Supplied data Start Marker

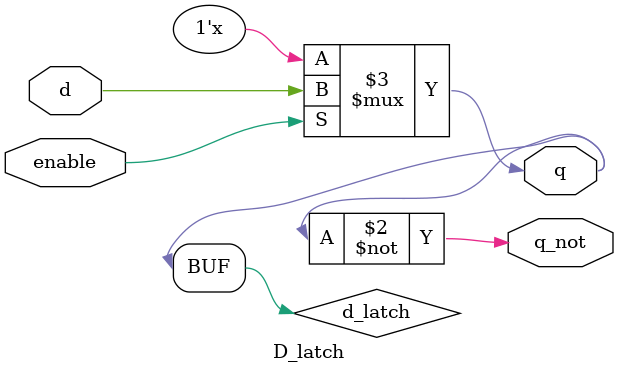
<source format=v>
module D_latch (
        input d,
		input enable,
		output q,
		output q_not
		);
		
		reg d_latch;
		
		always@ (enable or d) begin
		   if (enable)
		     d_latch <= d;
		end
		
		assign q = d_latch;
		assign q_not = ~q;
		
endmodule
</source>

Supplied data End Marker
Supplied data Start Marker

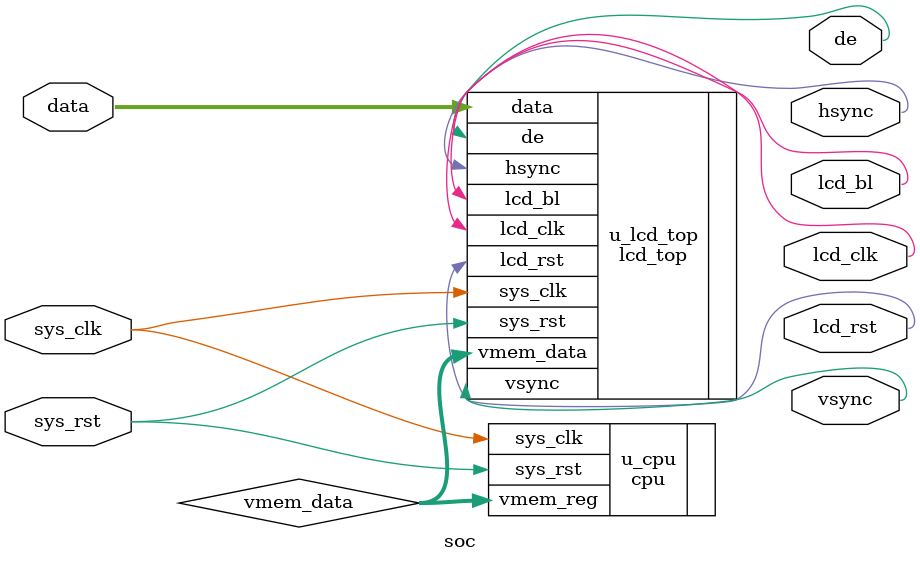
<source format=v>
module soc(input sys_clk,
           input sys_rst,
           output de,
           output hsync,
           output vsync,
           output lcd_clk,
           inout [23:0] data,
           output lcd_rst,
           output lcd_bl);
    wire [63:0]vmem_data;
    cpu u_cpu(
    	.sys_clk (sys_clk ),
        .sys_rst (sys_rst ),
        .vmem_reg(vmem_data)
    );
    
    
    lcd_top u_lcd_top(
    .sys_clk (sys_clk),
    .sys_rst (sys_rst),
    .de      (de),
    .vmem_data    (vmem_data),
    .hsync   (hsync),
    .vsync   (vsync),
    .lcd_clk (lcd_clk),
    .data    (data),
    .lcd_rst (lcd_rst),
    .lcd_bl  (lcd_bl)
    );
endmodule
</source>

Supplied data End Marker

■ Work item
Look through the entries above, and wherever a line holds the word "enable", copy it.

■ Answer space
		input enable,
		always@ (enable or d) begin
		   if (enable)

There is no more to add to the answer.